Christian did not turn his eyes from her for the shadow of a moment.

“After that,” she went on, “people began to say, ‘Lass, your eyes are too bold.’ Well, they was. I couldn’t tell everybody why. The vicar drivelled about some secret shame and turning my soul to God. He made me laugh. When I went into service on the estate, they grudged me the food I ate. I had to wait on the children, fetch water, polish boots, clean rooms, run errands for the Madame. There was an overseer that was after me—a fellow with rheumy eyes and a hare-lip. Once at night when I got to my little room, there he was and grabbed me. I took a stone jug and broke it across his head. He roared like a steer, and everybody came hurrying in—the servants and the master and the mistress. They all screamed and howled, and the overseer tells them a whacking lie about me, and the master says: ‘Out with you, you baggage!’ Well, why not, I thought. And that very night I tied up my few rags, and off I was. But next night I slunk back, ’cause I’d found no shelter anywhere. I crept all around the house, not because I was tired or hungry, but to pay them out for what they’d done to me. I wanted to set the house on fire and burn it down and have my revenge. But I didn’t dare, and I wandered about the countryside for three days, and always at night came back to the house.
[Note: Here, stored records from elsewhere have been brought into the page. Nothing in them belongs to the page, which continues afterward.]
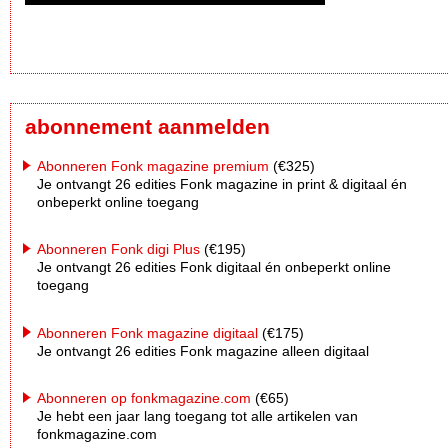
abonnement aanmelden
Abonneren Fonk magazine premium
(€325)
Je ontvangt 26 edities Fonk magazine in print & digitaal én
onbeperkt online toegang
Abonneren Fonk digi Plus
(€195)
Je ontvangt 26 edities Fonk digitaal én onbeperkt online
toegang
Abonneren Fonk magazine digitaal
(€175)
Je ontvangt 26 edities Fonk magazine alleen digitaal
Abonneren op fonkmagazine.com
(€65)
Je hebt een jaar lang toegang tot alle artikelen van
fonkmagazine.com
I just couldn’t sleep and I’d keep seeing the fire that I ought to have lit, and the house and stables flaring up and the cattle burning and the hay flying and the beams smoking and the singed dogs tugging at their chains. And I could almost hear them whine—the dogs and the children who’d tormented me so, and the mistress who’d stood under the Christmas tree in a silk dress and given presents to everybody except to me. Oh, yes, I did get three apples and a handful o’ nuts, and then she told me to hurry and wash the stockings for Anne-Marie. But at last my strength gave out, wandering about that way and looking for a chance. The rural policeman picked me up and wanted to question me. But I fainted, and he couldn’t find out nothing. If only I’d set fire to that house, everything would have been different, and I wouldn’t have had to go with the captain when my mother got me in her claws again. I let him talk me into going for a blue velvet dress and a pair of cheap patent leather shoes. And I never heard till later about the bargain that mother’d struck with him.”

With her whole weight she shoved the chair she sat on farther from the table, and bent over and rested her forehead on the table’s edge. “O gee,” she said, absorbed by the horror of her fate, “O gee, if I’d set fire to that house, I wouldn’t have had to let everybody wipe their boots on me. If only I’d done it! It would have been a good thing!”

Silently Christian looked down upon her. He covered his eyes with his hand, and the pallor of his face and hand was one.